## SOURCE DOCUMENT:
···
A Closed and Common Orbit interleaves the story of Pepper’s adolescence with Lovelace—now called Sidra—and her journey towards self-acceptance and a place in a community where she’s valued as a person. It’s less comfortable a novel than The Long Way to a Small Angry Planet, in part because we see its characters react to some fucked-up circumstances. But it’s just as intensely hopeful as The Long Way to a Small Angry Planet: a book about belonging, about finding a place to stand. There aren’t enough books in this mould, for me. I’m really happy to have read another one.
Speaking of books about belonging. Heather Rose Jones’ Mother of Souls (Bella Books, forthcoming in late November) is the third novel in her Alpennia series, and the one in which she breaks most firmly from the 19th-century historical romance (with fantasy elements) mode that generally defined Daughter of Mystery and The Mystic Marriage. If Mother of Souls is a romance, it’s about the attraction between people and their intellectual ambitions, and their desire for a place to belong.
Serafina Talarico is from Rome, but her parents came from Ethiopia. All her life, she’s wanted to be able to use her mystical talents, to be able to manipulate the forces that she perceives. She didn’t find support for her talents in her unsatisfying marriage to a wealthy Italian scholar, and so she’s travelled to Alpennia, to join the circle of intellectual Margarit Sovitre, whose own mystical talents have been recognised by Alpennia’s queen. She takes lodgings with Luzie Valorin, a widowed music teacher and aspiring composer—and there discovers that Luzie, though she cannot perceive as Serafina does, can manipulate mystical forces through her musical compositions. They develop a sincere friendship (and have a temporary physical liaison). And when sorcery threatens to cut Alpennia off from the land-routes to the rest of Europe, it is Luzie’s talents for mystical composition and Serafina’s unparalleled perception that might provide a solution to the problem.
···
## PROBLEM REQUIREMENTS:
Please copy the passage from the book reviews word for word, between "Speaking of books" and "place to belong.", inclusive.
···
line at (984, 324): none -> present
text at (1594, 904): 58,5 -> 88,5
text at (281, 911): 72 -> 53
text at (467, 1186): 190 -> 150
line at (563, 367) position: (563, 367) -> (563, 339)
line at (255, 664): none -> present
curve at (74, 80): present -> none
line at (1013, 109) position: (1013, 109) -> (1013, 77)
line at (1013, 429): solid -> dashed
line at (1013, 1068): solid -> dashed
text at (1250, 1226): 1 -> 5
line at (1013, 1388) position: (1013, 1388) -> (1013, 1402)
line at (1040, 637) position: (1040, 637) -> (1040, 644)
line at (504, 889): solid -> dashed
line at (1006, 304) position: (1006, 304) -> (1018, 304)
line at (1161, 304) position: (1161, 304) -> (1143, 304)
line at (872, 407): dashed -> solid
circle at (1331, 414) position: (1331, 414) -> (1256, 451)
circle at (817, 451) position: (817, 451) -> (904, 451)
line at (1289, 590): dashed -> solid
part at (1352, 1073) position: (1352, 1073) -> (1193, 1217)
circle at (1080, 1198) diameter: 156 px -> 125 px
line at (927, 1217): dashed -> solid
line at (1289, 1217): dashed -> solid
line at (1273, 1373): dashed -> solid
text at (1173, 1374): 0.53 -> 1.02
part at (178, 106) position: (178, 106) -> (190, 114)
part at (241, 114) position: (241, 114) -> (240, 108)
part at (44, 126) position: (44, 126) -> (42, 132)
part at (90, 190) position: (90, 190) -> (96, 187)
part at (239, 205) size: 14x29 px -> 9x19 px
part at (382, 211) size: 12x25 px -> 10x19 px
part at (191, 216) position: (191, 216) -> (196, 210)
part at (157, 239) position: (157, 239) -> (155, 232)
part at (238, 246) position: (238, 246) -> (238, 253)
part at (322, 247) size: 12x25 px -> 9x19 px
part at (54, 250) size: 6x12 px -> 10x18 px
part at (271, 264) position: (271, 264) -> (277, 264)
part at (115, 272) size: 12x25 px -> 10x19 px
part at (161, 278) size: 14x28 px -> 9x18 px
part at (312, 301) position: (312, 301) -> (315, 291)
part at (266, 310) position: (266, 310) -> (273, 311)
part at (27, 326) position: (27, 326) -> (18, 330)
···
## COMPLETE ANSWER:
Speaking of books about belonging. Heather Rose Jones’ Mother of Souls (Bella Books, forthcoming in late November) is the third novel in her Alpennia series, and the one in which she breaks most firmly from the 19th-century historical romance (with fantasy elements) mode that generally defined Daughter of Mystery and The Mystic Marriage. If Mother of Souls is a romance, it’s about the attraction between people and their intellectual ambitions, and their desire for a place to belong.